Kabine değişikliği yetmez!
Türkiye, 2002 yılından bugüne aynı yöntemlerle yönetiliyor. Türkiye, yedi yıldır hemen hemen aynı isimleri, yüzleri ve konuşmaları dinliyor. Heyecanı, duygusu, iddiası ve rekabeti olmayan kabineler birbirini peşi sıra iş başı yapıyor. Yorgun, yılgın ve dalgın bakanlar sürekli bakanlık koltuğuna oturuyor. AKP’nin düşüşe geçtiği görülen yerel seçimlerin ardından bu değişikliğin yapılması bir zorunluluktu. AKP’yi laiklik tartışmaları, yolsuzluk iddiaları, teğet geçmeyen kriz ve Rasmussen olayıyla Ermenistan sınırını açma girişimleri gibi uluslararası ilişkiler iyiden iyiye sarsmıştı. Bu olayların büyük artçı sarsıntılarının etkisi önümüzdeki günlerde giderek daha fazla görülecektir.
Nitekim “çözümsüzlük çözüm değildir” diyerek Kıbrıs’ta yaşanan “Yes be Annem” safsatasının bumerang etkisi Kıbrıs seçimleri sırasında görüldü. Ermenistan sınırının söylemde “Karabağsız açılmaz”, eylemde ise “ön şartsız” açma girişimlerinin söylentisinin bile AKP iktidarını ne hale sokacağı önümüzdeki günlerde daha fazla görülecektir. Bu bağlamda Dışişleri’nde doğal bakan olarak çalışan Ahmet Davutoğlu’nun bakan olarak atanması çok başlılığı ortadan kaldırmış olacaktır. Bu atama elleri üzerinde duran Dışişleri’ni ayakları üzerine oturmasını sağlayacaktır.

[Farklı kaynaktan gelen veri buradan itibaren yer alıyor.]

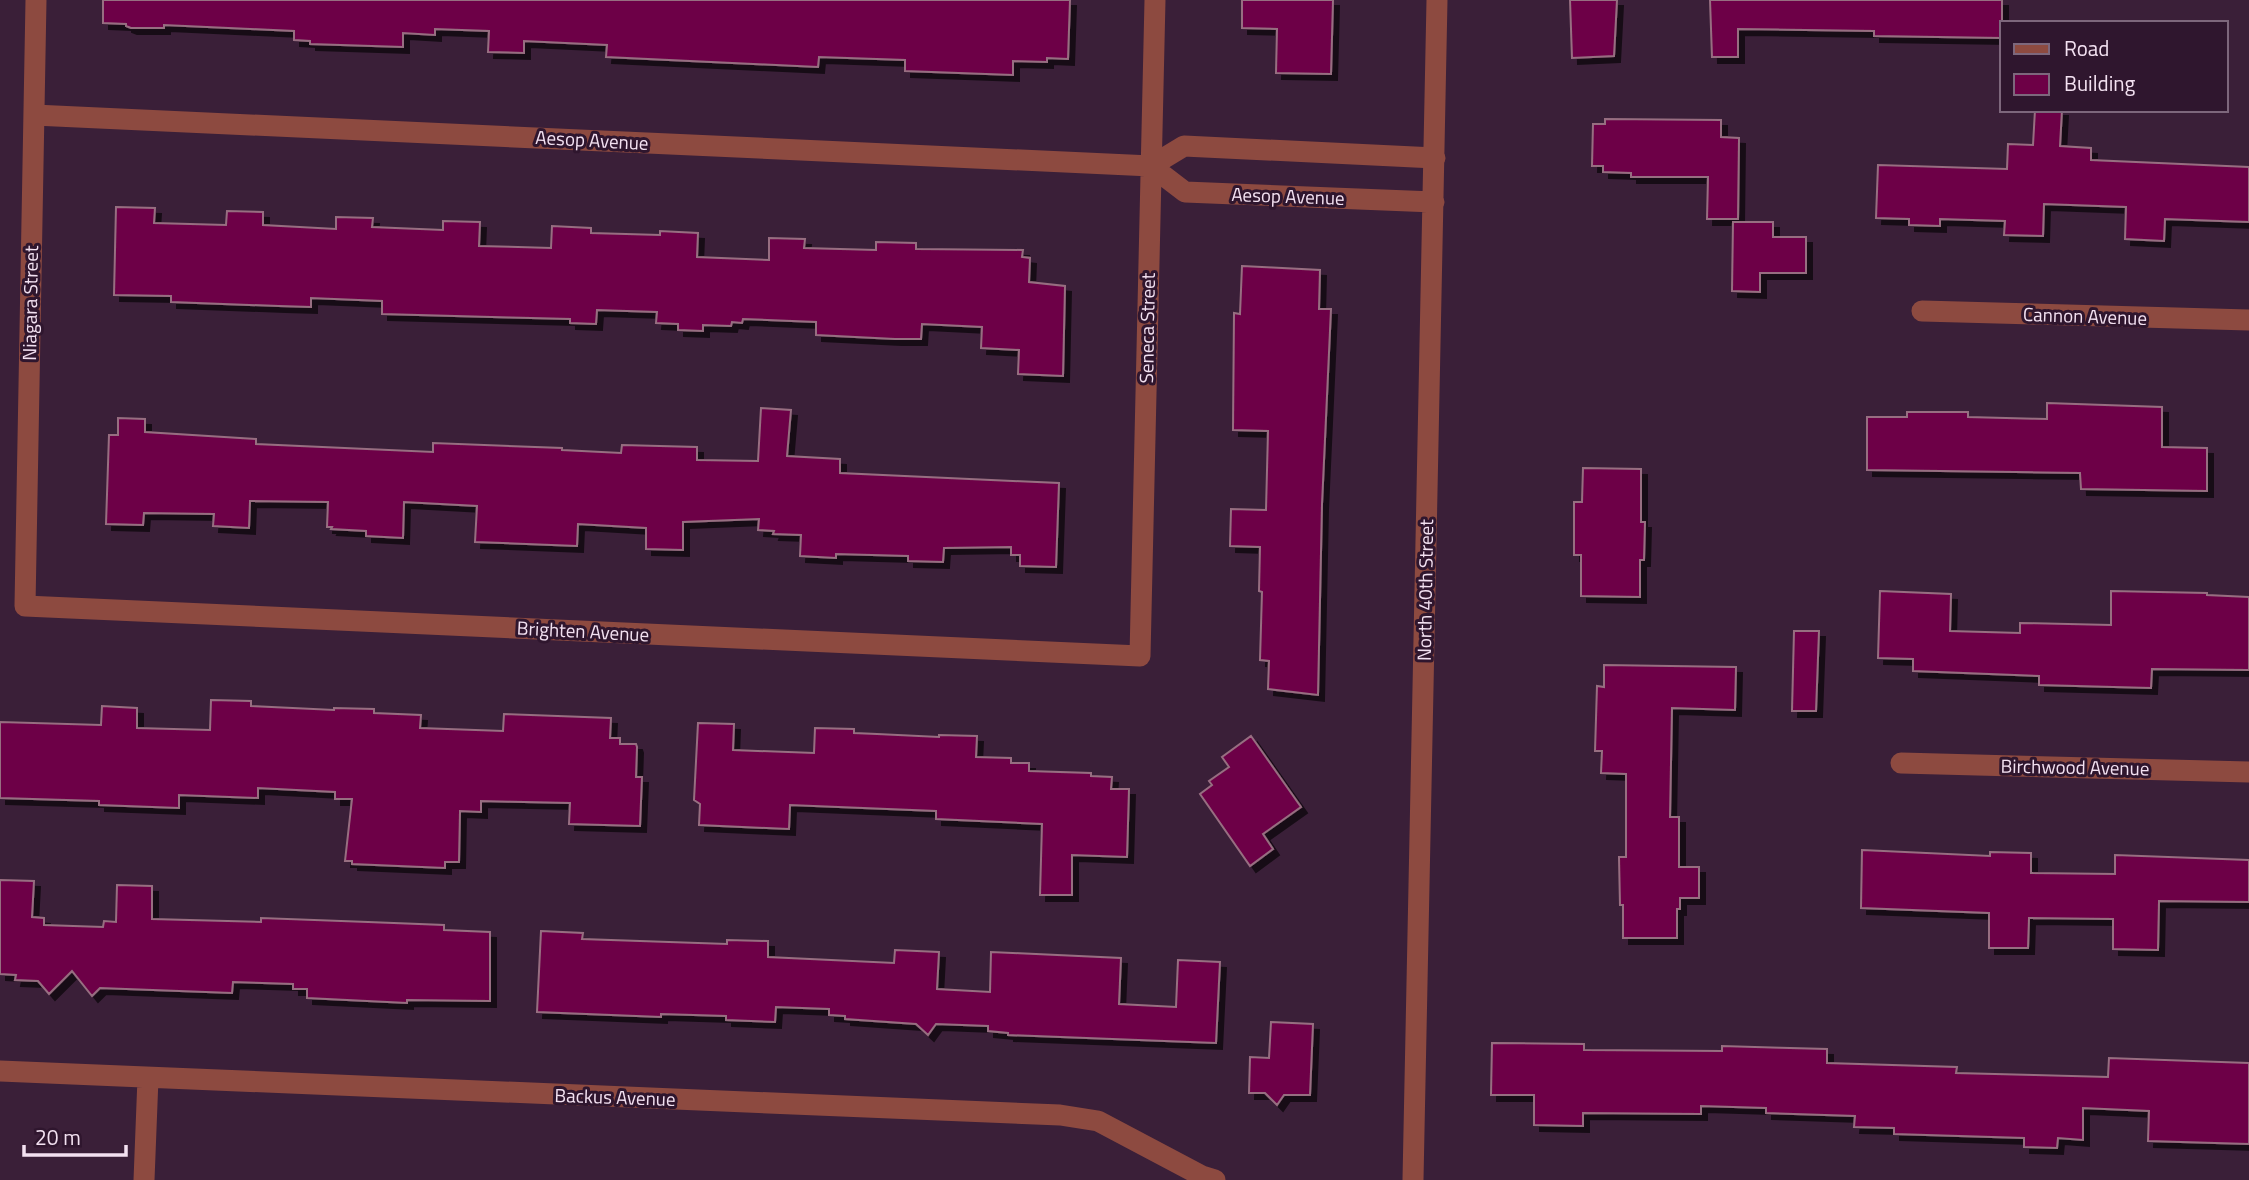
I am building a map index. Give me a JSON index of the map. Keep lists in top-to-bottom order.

Başbakanın, Bülent Arınç’ı kabineye almasını, yolsuzluk iddialarına karşı bir çeşit sigorta olarak düşündüğü anlaşılmaktadır. Saadet Partisi’ne karşı da Arınç önemli bir figürdür. Ancak Arınç’ın zaman zaman nükseden “Doğrucu Davut” tavrının sıkıntı yaratma ihtimali her zaman vardır.
Değişikliğin en çarpıcı olanı Milli Eğitim Bakanlığı’na bir kadının bakan olarak getirilmesidir. Bu ilgili çevrelere verilmiş ciddi bir mesajdır. Milli Eğitim’de kronik hale gelen laik ve anti laiklik eksenli tartışmalar Nimet Çubukçu’nun bakan olmasıyla giderek azalacaktır.
Ekonomi’nin duygusallık ve demagoji kaldırmadığını Başbakan ekonomi yönetimini yeniden yapılandırarak göstermiş olmaktadır. “Krizden daha az etkilendik. Teğet geçti” vb.. söylemler yerine krize karşı topyekün bir seferberlik ilan etmek şarttı. Parça parça alınan tedbirler biri yapar öbürü bozar türden sonuçları da olmaktadır. Ekonominin tek elden koordine edilecek şekilde yapılandırılması doğru atılmış bir adımdır.
Hükümetin kendi içinde çeşitli dengelerin var olduğu ve bunun da kabine değişikliğinde de belli ölçüde korunduğu gözlenmektedir. Cumhurbaşkanı Gül’ün zamanından bugüne devam eden bakan sayısı altıya düşmüş bulunmaktadır. Mersin, Kastamonu ve Antalya’da seçimi kaybeden bakanlar doğal olarak kabinedeki koltuklarını da kaybetmişlerdir. Başesgioğlu ve Tüzmen ile millici kanala açılan kapıyı da AKP artık kapatmıştır. Sola açılan kapı ise Ertuğrul Günay ile açık tutulmuştur.
Kabine revizyonu yeni bakanlardan yeni beklenti ve umut yaratması bakımından olumludur. Ancak kabinede hangi revizyon yapılırsa yapılsın AKP’nin girdiği düşüş ivmesinde yukarı doğru çevirecek bir sinerji yaratması zor görünmektedir. Bunun için iktidarın kabinesiyle birlikte zihniyetini de değiştirmesi gerekir. Zihniyet değişmesi ise zor iştir. Gömlek değiştirmeye benzemez!